4.     The virus is so heat-sensitive that when summer comes, the first wave ends, but then returns in the fall/winter. So again, not a long-term solution in and of itself.
5.     We continue as we are, have somewhere around 50-60 million infected, develop enough herd immunity that the first wave ends, but again not a long term solution since wave two is sure to follow. This also means that the health care system is overwrought, the economy takes a huge hit and it takes a long time for the economy to recover.

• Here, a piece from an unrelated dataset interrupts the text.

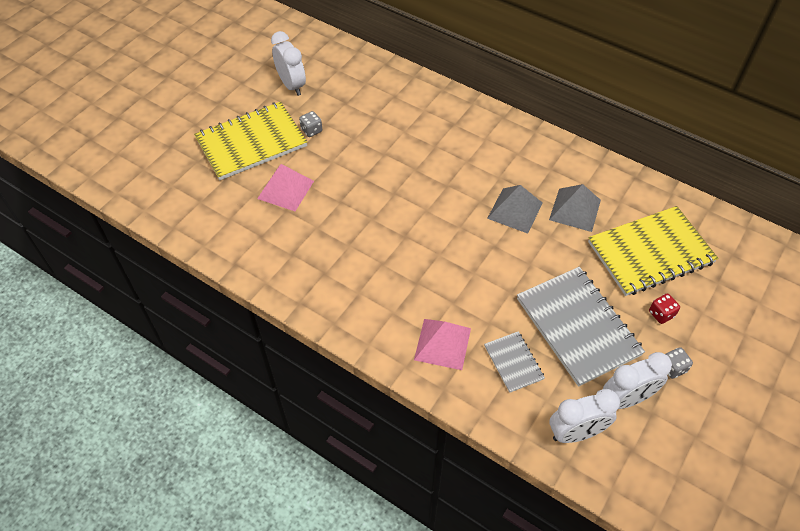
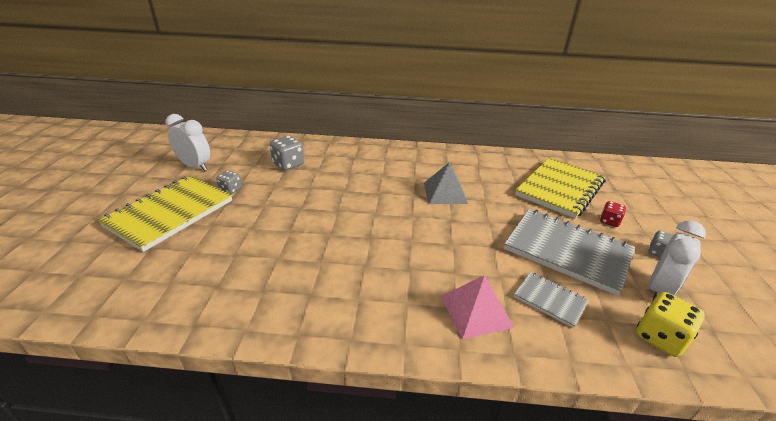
camera: 30 degrees left, 20 degrees down
pink pyramid [257,164,314,211] -> none
grey pyramid [549,184,601,232] -> none
white clock [550,389,620,443] -> yellow dice [636,292,705,357]
none -> grey dice [270,136,304,170]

6.     We follow the current public health protocols which ratchet up as the epidemic widens and deepens. This one is a moving target, as we tighten the hygiene, social distancing and isolation, closures, etc. In the short and long term, this is also a sort of lost proposition. At first we only test those that are sick with fever, then those with a cough, then eventually those exposed to someone confirmed, etc. Even though we know that some carry the virus without some of these symptoms. And that some pass this along while very much asymptomatic. As you recall, I have been harping on this since this epidemic began. Anyway, this version tightens and tightens on everyone, eventually, shutting down society, for a period of time. The wave is over and we rebuild. This is the one we are on track for at this time. This is the one that we are in the middle of. But it does not make much sense to me. At all. I would like to offer the one that makes most sense. Always has, at least for the first wave.

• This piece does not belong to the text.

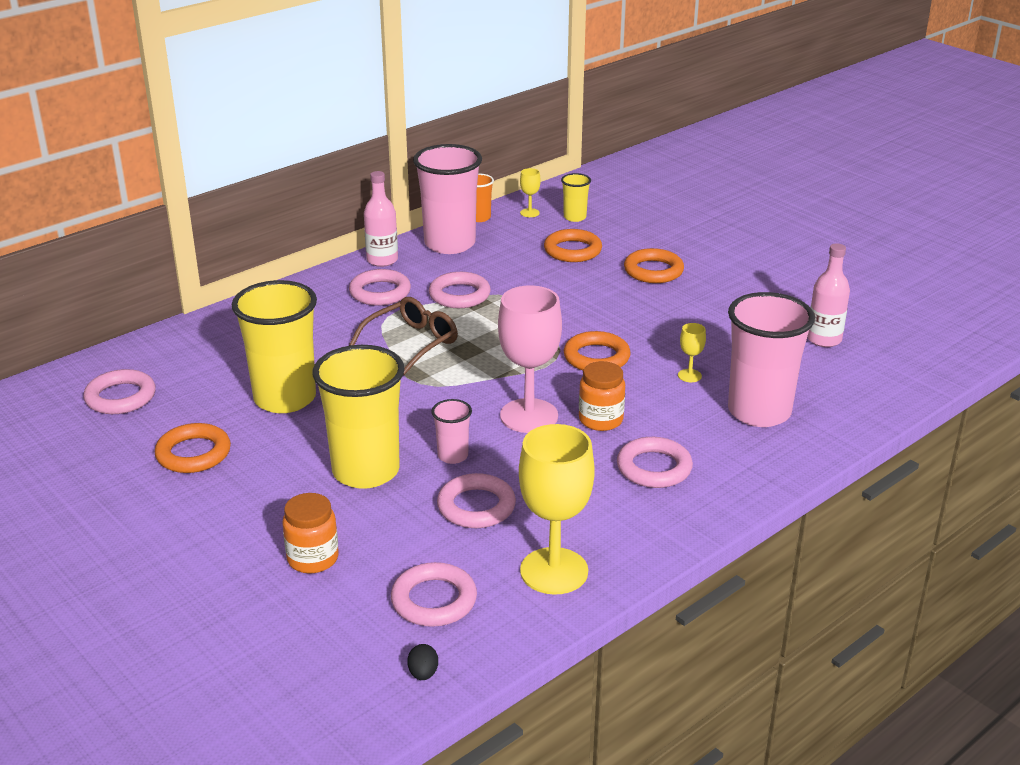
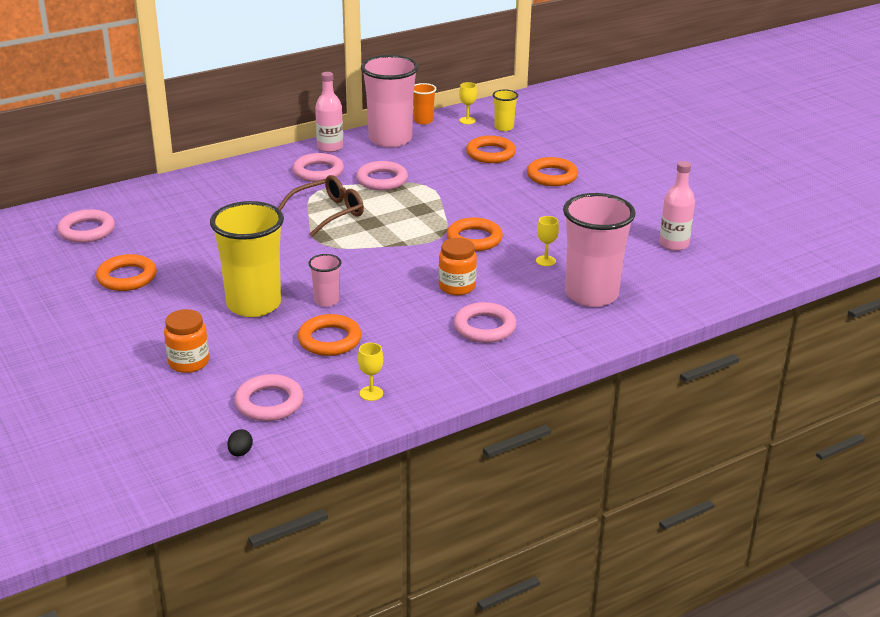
camera: 10 degrees right, 0 degrees up
yellow cup [232,280,317,413] -> none
pink ring [437,473,516,528] -> orange ring [298,314,362,356]
pink goblet [498,285,562,433] -> none
yellow goblet [519,424,595,595] -> yellow goblet [358,343,383,401], size x0.43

7.     To be as clear as possible, this next one is still strikes me as the very best way to end this wave without having to wait for any new science. Everyone gets tested. If you are going to interact with society in general, get tested. On the front end this is expensive, but it would stop the epidemic in a month or so. Period. In fact, it would have been over already. This is easy to model out. Let’s do this in a small version as an example. The town I live in has 50,000 people. If we are all in a lockdown to one extent or another, then we suffer equally. This does not make sense and it is not sustainable for the long run. What if we all get tested. Perhaps only 5 people are positive. You isolate them and the other 49,995 are free to go about their lives, in a cautious way, but life is more typical. Let’s say instead 5,000 are positive, you isolate them and the 45,000 are free to go about life. And then you keep testing every week. Isolating the ones that are newly positive. In a very, very short time, this wave ends. Perhaps a month or so. This is both cheaper, quicker, less intrusive to society, and really everyone wins. The idea of only testing symptomatic people or those that may have had contact, remains an error in judgment and does not match what we know about transmitting the virus from asymptomatic folks. No matter what the cost is to this strategy, unless there is new science that creates an intervention, this is a solid solution. This will become a more obvious solution, in one form or another, if the numbers keep growing as expected.

One way or another this wave will end. It only matters how impactful this virus is to us. And I still say this is not a medical question but a political public health question. Let’s make the right decision now. Some of you can impact public policy. Push for this strategy.